- **Excerpt**
JFIF extension APP0 marker segment
| Field | Size (bytes) | Description |
| APP0 marker | 2 | FF E0 |
| Length | 2 | Length of segment excluding APP0 marker |
| Identifier | 5 | 4A 46 58 58 00 = "JFXX" in ASCII, terminated by a null byte |
| Thumbnail format | 1 | Specifies what data format is used for the following embedded thumbnail: 10 : JPEG format; 11 : 1 byte per pixel palettized format; 13 : 3 byte per pixel RGB format; |
| Thumbnail data | variable | Depends on the thumbnail format, see below |

The thumbnail data depends on the thumbnail format as follows:

Thumbnail stored using JPEG encoding
| Field | Size (bytes) | Description |
| SOI | 2 | FF D8 |
|  | variable | Must be JIF format using YCbCr or just Y, and must not contain JFIF or JFXX segments |
| EOI | 2 | FF D9 |

Thumbnail stored using one byte per pixel
| Field | Size (bytes) | Description |
| Xthumbnail | 1 | Horizontal pixel count of the following embedded thumbnail. Must not be zero |
| Ythumbnail | 1 | Vertical pixel count of the following embedded thumbnail. Must not be zero |
| Thumbnail palette | 768 | 256 palette entries, each containing a 24 bit RGB color value |
| Thumbnail data | n | One byte per pixel containing the index of the color within the palette, with n = Xthumbnail × Ythumbnail |

Thumbnail stored using three byte per pixel
| Field | Size (bytes) | Description |
| Xthumbnail | 1 | Horizontal pixel count of the following embedded thumbnail. Must not be zero |
| Ythumbnail | 1 | Vertical pixel count of the following embedded thumbnail. Must not be zero |
| Thumbnail data | 3 × n | Uncompressed 24 bit RGB (8 bits per color channel) raster thumbnail data in the order R0, G0, B0, ... Rn-1, Gn-1, Bn-1; with n = Xthumbnail × Ythumbnail |

== Compatibility ==
The newer Exchangeable image file format (Exif) is comparable to JFIF, but the two standards are mutually incompatible. This is because both standards specify that their particular application segment (APP0 for JFIF, APP1 for Exif) must immediately follow the SOI marker. In practice, many programs and digital cameras produce files with both application segments included. This will not affect the image decoding for most decoders, but poorly designed JFIF or Exif parsers may not recognise the file properly.

JFIF is compatible with Adobe Photoshop's JPEG "Information Resource Block" extensions, and IPTC Information Interchange Model metadata, since JFIF does not preclude other application segments, and the Photoshop extensions are not required to be the first in the file. However, Photoshop generally saves CMYK buffers as four-component "Adobe JPEGs" that are not conformant with JFIF. Since these files are not in a YCbCr color space, they are typically not decodable by Web browsers and other Internet software.

- **Record extracts**
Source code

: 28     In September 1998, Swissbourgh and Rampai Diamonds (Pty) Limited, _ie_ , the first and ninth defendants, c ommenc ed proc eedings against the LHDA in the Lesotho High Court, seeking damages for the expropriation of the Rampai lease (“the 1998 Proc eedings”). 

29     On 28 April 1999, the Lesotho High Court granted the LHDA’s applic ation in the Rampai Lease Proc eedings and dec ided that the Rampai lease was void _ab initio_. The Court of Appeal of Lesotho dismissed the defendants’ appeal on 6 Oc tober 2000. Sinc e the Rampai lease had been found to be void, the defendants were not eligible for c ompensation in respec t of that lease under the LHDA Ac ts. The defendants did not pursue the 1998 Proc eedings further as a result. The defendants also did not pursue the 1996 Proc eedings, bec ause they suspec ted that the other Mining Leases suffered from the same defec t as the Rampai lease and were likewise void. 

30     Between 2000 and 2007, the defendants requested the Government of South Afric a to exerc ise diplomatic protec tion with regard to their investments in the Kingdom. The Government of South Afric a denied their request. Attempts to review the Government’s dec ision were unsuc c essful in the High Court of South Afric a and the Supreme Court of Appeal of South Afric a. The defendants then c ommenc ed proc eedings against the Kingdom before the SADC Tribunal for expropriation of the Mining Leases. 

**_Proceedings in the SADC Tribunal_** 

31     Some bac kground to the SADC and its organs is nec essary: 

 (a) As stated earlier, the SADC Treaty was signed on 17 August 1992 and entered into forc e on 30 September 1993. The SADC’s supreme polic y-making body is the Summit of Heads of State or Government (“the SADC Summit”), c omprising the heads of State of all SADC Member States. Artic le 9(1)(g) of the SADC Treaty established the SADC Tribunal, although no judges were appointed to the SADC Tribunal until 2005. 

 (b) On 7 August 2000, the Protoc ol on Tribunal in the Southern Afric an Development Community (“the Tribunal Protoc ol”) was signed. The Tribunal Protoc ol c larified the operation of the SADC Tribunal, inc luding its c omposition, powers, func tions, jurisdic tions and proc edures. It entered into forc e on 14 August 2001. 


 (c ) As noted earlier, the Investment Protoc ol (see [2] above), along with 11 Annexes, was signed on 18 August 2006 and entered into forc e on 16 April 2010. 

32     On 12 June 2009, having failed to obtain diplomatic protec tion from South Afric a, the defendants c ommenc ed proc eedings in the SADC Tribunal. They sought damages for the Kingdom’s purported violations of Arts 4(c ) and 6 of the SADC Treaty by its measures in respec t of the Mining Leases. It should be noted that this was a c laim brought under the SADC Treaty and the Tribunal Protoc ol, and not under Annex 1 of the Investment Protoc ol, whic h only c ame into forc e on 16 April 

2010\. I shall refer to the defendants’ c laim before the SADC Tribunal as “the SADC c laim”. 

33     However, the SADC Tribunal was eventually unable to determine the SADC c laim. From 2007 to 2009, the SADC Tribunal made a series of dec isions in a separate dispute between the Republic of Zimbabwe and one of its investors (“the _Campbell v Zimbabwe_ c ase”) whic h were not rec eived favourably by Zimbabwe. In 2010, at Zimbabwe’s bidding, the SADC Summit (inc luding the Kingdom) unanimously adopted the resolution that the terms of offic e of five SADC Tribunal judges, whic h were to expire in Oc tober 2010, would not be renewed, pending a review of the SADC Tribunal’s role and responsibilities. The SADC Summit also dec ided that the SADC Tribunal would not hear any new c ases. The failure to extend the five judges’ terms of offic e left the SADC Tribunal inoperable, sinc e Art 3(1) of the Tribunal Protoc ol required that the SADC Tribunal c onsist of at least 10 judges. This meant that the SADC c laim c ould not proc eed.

- **Assignment 1**
Answer these from the JFIF excerpt, one line each:
(a) How many bytes does the thumbnail palette take up in the one-byte-per-pixel format?
(b) Which application segment does Exif use?
(c) Which thumbnail format value stands for JPEG format?
- **Assignment 2**
For each statement, decide whether the JFIF excerpt supports it. Answer yes or no, and quote the words from the excerpt that settle it.
(a) A thumbnail stored with JPEG encoding may contain JFIF segments.
(b) Many digital cameras produce files that include both the JFIF and the Exif application segments.
(c) Photoshop's extensions have to be the first thing in the file.
- **Assignment 3**
Write a continuation of the JFIF excerpt that picks up after its last sentence.

- **Task answer 1**
(a) 768 bytes
(b) APP1
(c) 10

- **Task answer 2**
(a) No: "must not contain JFIF or JFXX segments"
(b) Yes: "In practice, many programs and digital cameras produce files with both application segments included."
(c) No: "the Photoshop extensions are not required to be the first in the file"

- **Task answer 3**
== History ==
Development of the JFIF document was led by Eric Hamilton of C-Cube Microsystems, and agreement on the first version was established in late 1991 at a meeting held at C-Cube involving about 40 representatives of various computer, telecommunications, and imaging companies. Shortly afterwards, a minor revision was published — JFIF 1.01. For nearly 20 years, the latest version available was v1.02, published September 1, 1992.

In 1996, RFC 2046 specified that the image format used for transmitting JPEG images across the Internet should be JFIF. The MIME type of "image/jpeg" must be encoded as JFIF. In practice, however, virtually all Internet software can decode any baseline JIF image that uses Y or YCbCr components, whether it is JFIF compliant or not.

As time went by, C-Cube was restructured (and eventually devolved into Harmonic, LSI Logic, Magnum Semiconductor, Avago Technologies, Broadcom, and GigOptix, GigPeak, etc), and lost interest in the document, and the specification had no official publisher until it was picked up by Ecma International and the ITU-T/ISO/IEC Joint Photographic Experts Group around 2009 to avoid it being lost to history and provide a way to formally cite it in standard publications and improve its editorial quality. It was published by ECMA in 2009 as Technical Report number 98 to avoid loss of the historical record,
and it was formally standardized by ITU-T in 2011 as its Recommendation T.871
and by ISO/IEC in 2013 as ISO/IEC 10918-5, The newer publications included editorial improvements but no substantial technical changes.